Sohyun, dia gadis yang cantik dan manis. Tingkah lakunya menggemaskan. Hingga membuatku—yang sebelumnya tidak peduli pada perempuan—berpikir bahwa Sohyun asyik dijadikan pasangan.

Apa yang aku pikirkan?! Mana mungkin aku pantas mendapatkan adik dari sosok yang paling aku hormati? Sohyun pantas untuk mendapatkan lelaki yang lebih baik lagi.

Namun hari itu, menjelang musim dingin, Minhyuk menemuiku. Sebuah permintaan yang membuatku terkejut keluar dari mulutnya.

"Jimin, bisakah kau menjadi kekasih adikku?"
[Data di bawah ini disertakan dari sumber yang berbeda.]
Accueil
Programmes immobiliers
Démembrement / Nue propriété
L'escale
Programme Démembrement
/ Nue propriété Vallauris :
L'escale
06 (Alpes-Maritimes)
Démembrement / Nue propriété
Aku tidak mengerti apa yang dia pikirkan. Kenapa harus aku? Kenapa tidak orang lain saja? Lalu, Minhyuk berkata, "Aku percaya padamu. Kita bersahabat kan? Aku mengenalmu dengan baik. Hanya kau yang bisa menjaga adikku."
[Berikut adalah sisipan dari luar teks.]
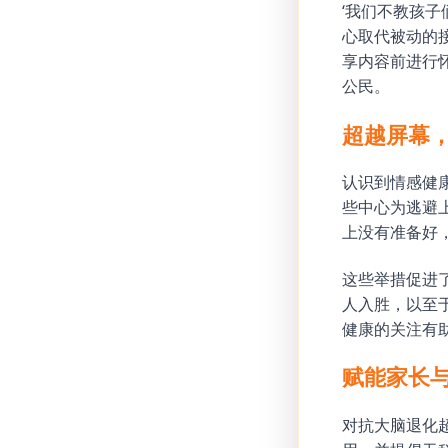
‘我们不教孩子
心取代被动的
享内容前进行
公民。
超越屏幕
认识到情感健
些中心为逃避上
上没有准备好
这些举措促进
人入胜，以至
健康的关注有
赋能家长
对抗大脑退化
Mengingat seluruh kebaikan yang pernah Minhyuk berikan padaku, aku pun menyanggupi permintaannya. Menurutku, tidak buruk juga menjadi kekasih Sohyun. Dia gadis yang sempurna. Lelaki mana pun, pasti juga akan jatuh cinta padanya.

Dan pada musim dingin itu, aku dan Sohyun resmi berpacaran.

Tidak ada yang membuatku tidak terpesona. Dari seorang Kim Sohyun, aku mengenal apa itu yang dinamakan cinta. Tidak kusangka, aku yang awalnya begitu dingin pada wanita berhasil ditaklukkan oleh Sohyun juga. Hubungan kami baik-baik saja. Selama setahun setengah, kami menjalin hubungan seperti pasangan pada biasanya. Namun, Sohyun itu gadis yang polos. Beberapa kali aku meminta sebuah ciuman darinya, ia selalu menolak. Aku tak pernah mempermasalahkannya karena itulah hal yang kurasa begitu istimewa dari dirinya. Sohyun, cantiknya tak tersentuh.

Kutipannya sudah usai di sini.